▸ **ACTION ITEM**
From the first line of the entries down to the line with "Abwicklung von Spezialfonds", write out every line exactly; that last line counts, but pictures do not.

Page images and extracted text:
——————
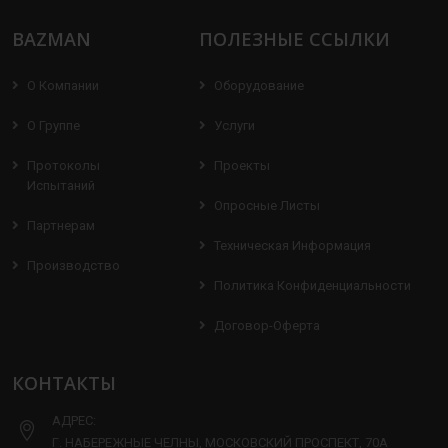
BAZMAN
ПОЛЕЗНЫЕ ССЫЛКИ
О Компании
Оборудование
О Группе
Услуги
Протоколы
Проекты
Испытаний
Опросные Листы
Партнерам
Техническая Информация
Производство
Политика Конфиденциальности
Договор-Оферта
КОНТАКТЫ
АДРЕС:
Г. НАБЕРЕЖНЫЕ ЧЕЛНЫ, МОСКОВСКИЙ ПРОСПЕКТ, 70А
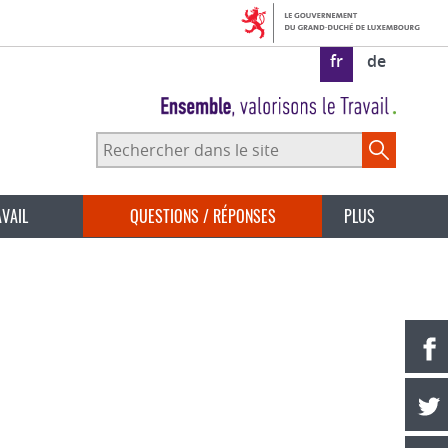
fr
de
Rechercher
dans
le
site
AVAIL
QUESTIONS / RÉPONSES
PLUS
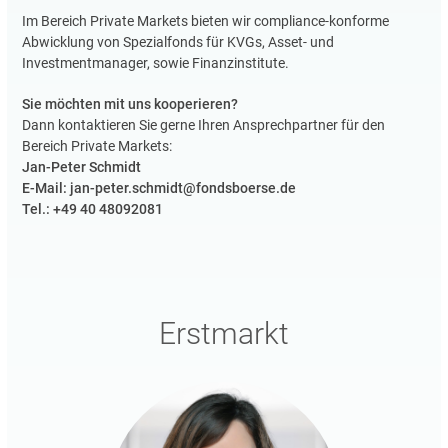
Im Bereich Private Markets bieten wir compliance-konforme
Abwicklung von Spezialfonds für KVGs, Asset- und
Investmentmanager, sowie Finanzinstitute.
Sie möchten mit uns kooperieren?
Dann kontaktieren Sie gerne Ihren Ansprechpartner für den
Bereich Private Markets:
Jan-Peter Schmidt
E-Mail: jan-peter.schmidt@fondsboerse.de
Tel.: +49 40 48092081
Erstmarkt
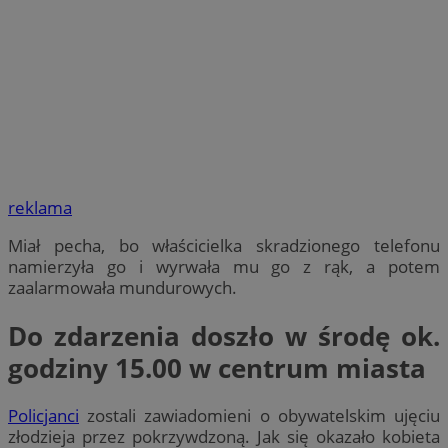
reklama
Miał pecha, bo właścicielka skradzionego telefonu
namierzyła go i wyrwała mu go z rąk, a potem
zaalarmowała mundurowych.
Do zdarzenia doszło w środę ok.
godziny 15.00 w centrum miasta
Policjanci
zostali zawiadomieni o obywatelskim ujęciu
złodzieja przez pokrzywdzoną. Jak się okazało kobieta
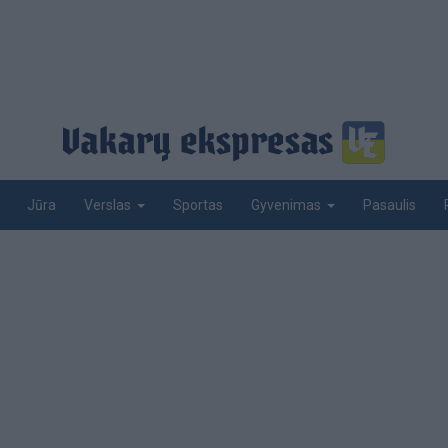
Jūra
Sportas
Pasaulis
Verslas
Gyvenimas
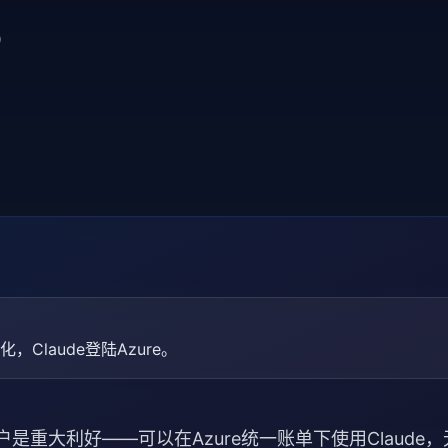
）
化，Claude登陆Azure。
是重大利好——可以在Azure统一账单下使用Claude，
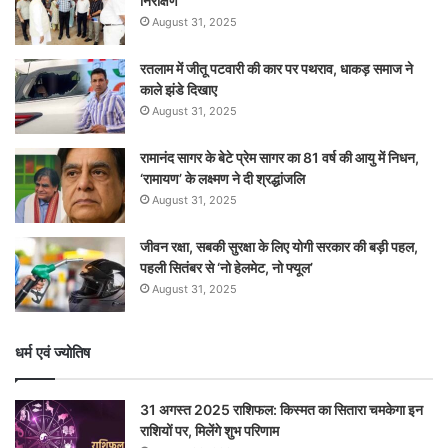
निरीक्षण
August 31, 2025
रतलाम में जीतू पटवारी की कार पर पथराव, धाकड़ समाज ने
काले झंडे दिखाए
August 31, 2025
रामानंद सागर के बेटे प्रेम सागर का 81 वर्ष की आयु में निधन,
‘रामायण’ के लक्ष्मण ने दी श्रद्धांजलि
August 31, 2025
जीवन रक्षा, सबकी सुरक्षा के लिए योगी सरकार की बड़ी पहल,
पहली सितंबर से ‘नो हेलमेट, नो फ्यूल’
August 31, 2025
धर्म एवं ज्योतिष
31 अगस्त 2025 राशिफल: किस्मत का सितारा चमकेगा इन
राशियों पर, मिलेंगे शुभ परिणाम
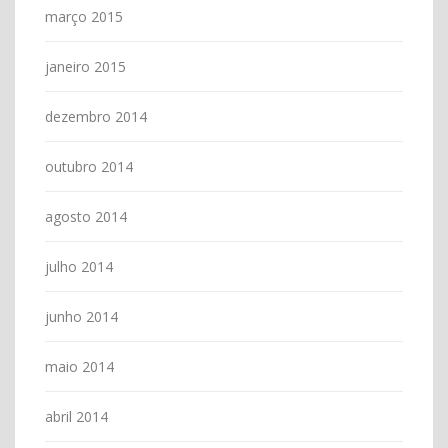
março 2015
janeiro 2015
dezembro 2014
outubro 2014
agosto 2014
julho 2014
junho 2014
maio 2014
abril 2014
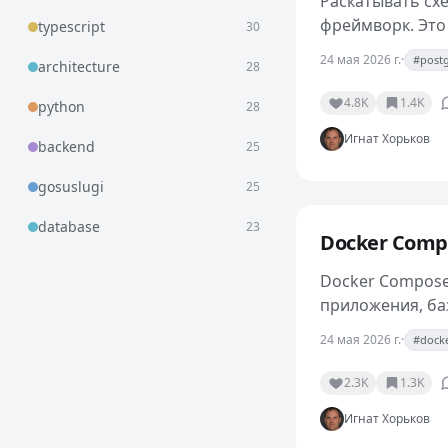
Раскатывать схе
фреймворк. Это
typescript
30
писать обратно
24 мая 2026 г.
·
#post
architecture
28
4.8K
1.4K
python
28
Игнат Хорьков
backend
25
gosuslugi
25
database
23
Docker Compo
Docker Compose
приложения, баз
сервер, у люде
24 мая 2026 г.
·
#dock
2.3K
1.3K
Игнат Хорьков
——————
▸ **ANSWER BOX**
BAZMAN
ПОЛЕЗНЫЕ ССЫЛКИ
О Компании
Оборудование
О Группе
Услуги
Протоколы
Проекты
Испытаний
Опросные Листы
Партнерам
Техническая Информация
Производство
Политика Конфиденциальности
Договор-Оферта
КОНТАКТЫ
АДРЕС:
Г. НАБЕРЕЖНЫЕ ЧЕЛНЫ, МОСКОВСКИЙ ПРОСПЕКТ, 70А
fr
de
Rechercher
dans
le
site
AVAIL
QUESTIONS / RÉPONSES
PLUS
Im Bereich Private Markets bieten wir compliance-konforme
Abwicklung von Spezialfonds für KVGs, Asset- und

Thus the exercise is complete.